▶ **INPUT RECORDS**:

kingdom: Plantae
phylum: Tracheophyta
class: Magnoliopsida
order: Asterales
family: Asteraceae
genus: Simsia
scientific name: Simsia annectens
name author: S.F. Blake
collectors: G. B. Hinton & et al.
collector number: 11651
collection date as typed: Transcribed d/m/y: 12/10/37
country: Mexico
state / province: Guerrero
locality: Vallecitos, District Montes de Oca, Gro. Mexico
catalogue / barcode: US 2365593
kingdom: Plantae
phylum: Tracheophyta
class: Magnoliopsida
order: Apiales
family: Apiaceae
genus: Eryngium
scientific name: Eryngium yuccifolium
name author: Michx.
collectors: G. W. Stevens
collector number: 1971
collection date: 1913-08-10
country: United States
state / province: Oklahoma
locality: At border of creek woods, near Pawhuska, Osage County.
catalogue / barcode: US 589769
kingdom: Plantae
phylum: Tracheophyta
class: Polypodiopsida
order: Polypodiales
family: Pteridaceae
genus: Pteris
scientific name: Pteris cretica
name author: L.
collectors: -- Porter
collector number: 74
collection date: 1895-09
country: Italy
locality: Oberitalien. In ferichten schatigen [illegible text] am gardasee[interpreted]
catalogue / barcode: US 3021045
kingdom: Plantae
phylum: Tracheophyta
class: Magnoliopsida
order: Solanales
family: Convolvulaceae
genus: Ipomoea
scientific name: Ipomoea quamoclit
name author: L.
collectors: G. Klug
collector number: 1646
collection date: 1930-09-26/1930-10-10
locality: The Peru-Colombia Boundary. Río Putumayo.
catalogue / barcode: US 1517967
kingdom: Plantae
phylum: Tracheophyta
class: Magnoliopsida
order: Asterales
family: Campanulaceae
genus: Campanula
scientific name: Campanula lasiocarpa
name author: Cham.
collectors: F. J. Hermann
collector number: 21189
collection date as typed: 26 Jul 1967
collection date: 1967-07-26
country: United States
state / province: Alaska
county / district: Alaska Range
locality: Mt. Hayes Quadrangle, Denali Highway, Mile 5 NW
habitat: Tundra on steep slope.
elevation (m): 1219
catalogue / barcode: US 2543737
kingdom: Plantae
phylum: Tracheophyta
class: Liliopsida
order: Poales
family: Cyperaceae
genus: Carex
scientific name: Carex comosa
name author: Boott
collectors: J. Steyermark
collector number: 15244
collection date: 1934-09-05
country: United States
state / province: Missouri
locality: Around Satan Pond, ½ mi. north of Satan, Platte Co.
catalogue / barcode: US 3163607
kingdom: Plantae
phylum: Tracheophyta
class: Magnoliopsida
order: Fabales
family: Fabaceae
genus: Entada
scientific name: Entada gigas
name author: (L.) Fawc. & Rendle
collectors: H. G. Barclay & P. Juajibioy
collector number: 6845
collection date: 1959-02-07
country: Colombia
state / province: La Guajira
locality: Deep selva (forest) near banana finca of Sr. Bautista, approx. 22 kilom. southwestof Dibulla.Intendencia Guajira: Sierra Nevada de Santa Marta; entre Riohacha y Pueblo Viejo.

▶ **REQUEST**: Retype the whole listing above, copying every line without any change.

▶ **THE OUTPUT**:
kingdom: Plantae
phylum: Tracheophyta
class: Magnoliopsida
order: Asterales
family: Asteraceae
genus: Simsia
scientific name: Simsia annectens
name author: S.F. Blake
collectors: G. B. Hinton & et al.
collector number: 11651
collection date as typed: Transcribed d/m/y: 12/10/37
country: Mexico
state / province: Guerrero
locality: Vallecitos, District Montes de Oca, Gro. Mexico
catalogue / barcode: US 2365593
kingdom: Plantae
phylum: Tracheophyta
class: Magnoliopsida
order: Apiales
family: Apiaceae
genus: Eryngium
scientific name: Eryngium yuccifolium
name author: Michx.
collectors: G. W. Stevens
collector number: 1971
collection date: 1913-08-10
country: United States
state / province: Oklahoma
locality: At border of creek woods, near Pawhuska, Osage County.
catalogue / barcode: US 589769
kingdom: Plantae
phylum: Tracheophyta
class: Polypodiopsida
order: Polypodiales
family: Pteridaceae
genus: Pteris
scientific name: Pteris cretica
name author: L.
collectors: -- Porter
collector number: 74
collection date: 1895-09
country: Italy
locality: Oberitalien. In ferichten schatigen [illegible text] am gardasee[interpreted]
catalogue / barcode: US 3021045
kingdom: Plantae
phylum: Tracheophyta
class: Magnoliopsida
order: Solanales
family: Convolvulaceae
genus: Ipomoea
scientific name: Ipomoea quamoclit
name author: L.
collectors: G. Klug
collector number: 1646
collection date: 1930-09-26/1930-10-10
locality: The Peru-Colombia Boundary. Río Putumayo.
catalogue / barcode: US 1517967
kingdom: Plantae
phylum: Tracheophyta
class: Magnoliopsida
order: Asterales
family: Campanulaceae
genus: Campanula
scientific name: Campanula lasiocarpa
name author: Cham.
collectors: F. J. Hermann
collector number: 21189
collection date as typed: 26 Jul 1967
collection date: 1967-07-26
country: United States
state / province: Alaska
county / district: Alaska Range
locality: Mt. Hayes Quadrangle, Denali Highway, Mile 5 NW
habitat: Tundra on steep slope.
elevation (m): 1219
catalogue / barcode: US 2543737
kingdom: Plantae
phylum: Tracheophyta
class: Liliopsida
order: Poales
family: Cyperaceae
genus: Carex
scientific name: Carex comosa
name author: Boott
collectors: J. Steyermark
collector number: 15244
collection date: 1934-09-05
country: United States
state / province: Missouri
locality: Around Satan Pond, ½ mi. north of Satan, Platte Co.
catalogue / barcode: US 3163607
kingdom: Plantae
phylum: Tracheophyta
class: Magnoliopsida
order: Fabales
family: Fabaceae
genus: Entada
scientific name: Entada gigas
name author: (L.) Fawc. & Rendle
collectors: H. G. Barclay & P. Juajibioy
collector number: 6845
collection date: 1959-02-07
country: Colombia
state / province: La Guajira
locality: Deep selva (forest) near banana finca of Sr. Bautista, approx. 22 kilom. southwestof Dibulla.Intendencia Guajira: Sierra Nevada de Santa Marta; entre Riohacha y Pueblo Viejo.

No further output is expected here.